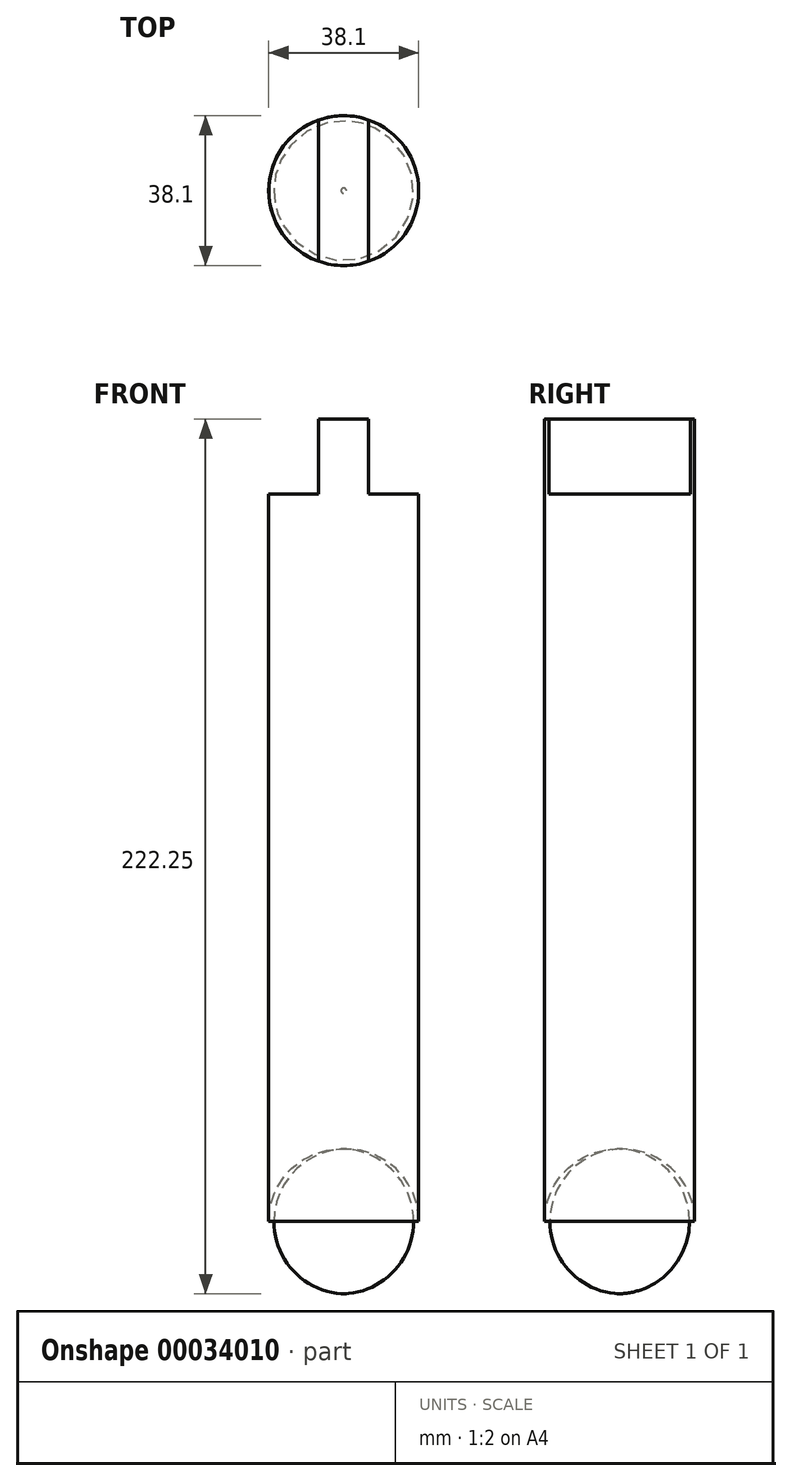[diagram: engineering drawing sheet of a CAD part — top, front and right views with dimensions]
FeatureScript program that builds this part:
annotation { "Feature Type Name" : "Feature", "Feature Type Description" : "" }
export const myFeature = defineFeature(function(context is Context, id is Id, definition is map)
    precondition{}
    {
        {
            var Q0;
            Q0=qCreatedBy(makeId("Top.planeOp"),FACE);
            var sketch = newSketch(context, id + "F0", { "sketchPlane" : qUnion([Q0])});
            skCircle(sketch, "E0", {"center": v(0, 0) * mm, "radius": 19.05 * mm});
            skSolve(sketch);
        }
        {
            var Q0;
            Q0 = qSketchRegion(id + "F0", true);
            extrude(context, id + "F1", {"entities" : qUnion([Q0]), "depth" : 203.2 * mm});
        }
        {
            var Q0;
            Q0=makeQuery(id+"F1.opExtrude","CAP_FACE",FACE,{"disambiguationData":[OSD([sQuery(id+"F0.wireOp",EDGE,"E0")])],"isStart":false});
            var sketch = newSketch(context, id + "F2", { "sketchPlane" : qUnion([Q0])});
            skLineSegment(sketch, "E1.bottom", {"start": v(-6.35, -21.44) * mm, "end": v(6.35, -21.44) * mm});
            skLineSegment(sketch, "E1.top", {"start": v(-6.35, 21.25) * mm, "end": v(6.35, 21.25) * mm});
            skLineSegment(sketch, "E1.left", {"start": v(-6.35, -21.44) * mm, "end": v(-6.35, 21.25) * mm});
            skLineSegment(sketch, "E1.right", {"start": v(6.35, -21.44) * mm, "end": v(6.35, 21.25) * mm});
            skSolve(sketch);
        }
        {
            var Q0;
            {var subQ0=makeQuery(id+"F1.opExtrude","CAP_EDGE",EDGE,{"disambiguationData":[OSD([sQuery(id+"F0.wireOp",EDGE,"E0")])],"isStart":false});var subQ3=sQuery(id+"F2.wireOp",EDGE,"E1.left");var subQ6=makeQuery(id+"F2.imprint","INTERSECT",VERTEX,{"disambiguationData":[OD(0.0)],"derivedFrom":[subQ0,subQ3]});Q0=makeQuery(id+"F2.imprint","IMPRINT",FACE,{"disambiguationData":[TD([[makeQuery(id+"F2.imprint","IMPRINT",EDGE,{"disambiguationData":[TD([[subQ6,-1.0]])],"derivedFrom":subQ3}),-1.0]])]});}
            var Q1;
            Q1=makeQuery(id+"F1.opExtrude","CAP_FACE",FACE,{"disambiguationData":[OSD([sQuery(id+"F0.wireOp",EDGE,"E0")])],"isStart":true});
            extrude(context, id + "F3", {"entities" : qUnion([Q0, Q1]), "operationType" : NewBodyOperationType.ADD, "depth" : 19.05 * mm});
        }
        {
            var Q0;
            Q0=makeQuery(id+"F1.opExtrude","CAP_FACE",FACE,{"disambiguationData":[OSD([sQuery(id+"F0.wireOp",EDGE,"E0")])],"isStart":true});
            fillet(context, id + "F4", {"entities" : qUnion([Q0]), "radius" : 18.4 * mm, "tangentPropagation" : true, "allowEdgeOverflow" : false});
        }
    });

········

#### THE TASK
Rewrite every one of the rows above as a numbered list, leaving out blank lines and the pictures.

#### EXERCISE ANSWER
1. [diagram: engineering drawing sheet of a CAD part — top, front and right views with dimensions]
2. FeatureScript program that builds this part:
3. annotation { "Feature Type Name" : "Feature", "Feature Type Description" : "" }
4. export const myFeature = defineFeature(function(context is Context, id is Id, definition is map)
5.     precondition{}
6.     {
7.         {
8.             var Q0;
9.             Q0=qCreatedBy(makeId("Top.planeOp"),FACE);
10.             var sketch = newSketch(context, id + "F0", { "sketchPlane" : qUnion([Q0])});
11.             skCircle(sketch, "E0", {"center": v(0, 0) * mm, "radius": 19.05 * mm});
12.             skSolve(sketch);
13.         }
14.         {
15.             var Q0;
16.             Q0 = qSketchRegion(id + "F0", true);
17.             extrude(context, id + "F1", {"entities" : qUnion([Q0]), "depth" : 203.2 * mm});
18.         }
19.         {
20.             var Q0;
21.             Q0=makeQuery(id+"F1.opExtrude","CAP_FACE",FACE,{"disambiguationData":[OSD([sQuery(id+"F0.wireOp",EDGE,"E0")])],"isStart":false});
22.             var sketch = newSketch(context, id + "F2", { "sketchPlane" : qUnion([Q0])});
23.             skLineSegment(sketch, "E1.bottom", {"start": v(-6.35, -21.44) * mm, "end": v(6.35, -21.44) * mm});
24.             skLineSegment(sketch, "E1.top", {"start": v(-6.35, 21.25) * mm, "end": v(6.35, 21.25) * mm});
25.             skLineSegment(sketch, "E1.left", {"start": v(-6.35, -21.44) * mm, "end": v(-6.35, 21.25) * mm});
26.             skLineSegment(sketch, "E1.right", {"start": v(6.35, -21.44) * mm, "end": v(6.35, 21.25) * mm});
27.             skSolve(sketch);
28.         }
29.         {
30.             var Q0;
31.             {var subQ0=makeQuery(id+"F1.opExtrude","CAP_EDGE",EDGE,{"disambiguationData":[OSD([sQuery(id+"F0.wireOp",EDGE,"E0")])],"isStart":false});var subQ3=sQuery(id+"F2.wireOp",EDGE,"E1.left");var subQ6=makeQuery(id+"F2.imprint","INTERSECT",VERTEX,{"disambiguationData":[OD(0.0)],"derivedFrom":[subQ0,subQ3]});Q0=makeQuery(id+"F2.imprint","IMPRINT",FACE,{"disambiguationData":[TD([[makeQuery(id+"F2.imprint","IMPRINT",EDGE,{"disambiguationData":[TD([[subQ6,-1.0]])],"derivedFrom":subQ3}),-1.0]])]});}
32.             var Q1;
33.             Q1=makeQuery(id+"F1.opExtrude","CAP_FACE",FACE,{"disambiguationData":[OSD([sQuery(id+"F0.wireOp",EDGE,"E0")])],"isStart":true});
34.             extrude(context, id + "F3", {"entities" : qUnion([Q0, Q1]), "operationType" : NewBodyOperationType.ADD, "depth" : 19.05 * mm});
35.         }
36.         {
37.             var Q0;
38.             Q0=makeQuery(id+"F1.opExtrude","CAP_FACE",FACE,{"disambiguationData":[OSD([sQuery(id+"F0.wireOp",EDGE,"E0")])],"isStart":true});
39.             fillet(context, id + "F4", {"entities" : qUnion([Q0]), "radius" : 18.4 * mm, "tangentPropagation" : true, "allowEdgeOverflow" : false});
40.         }
41.     });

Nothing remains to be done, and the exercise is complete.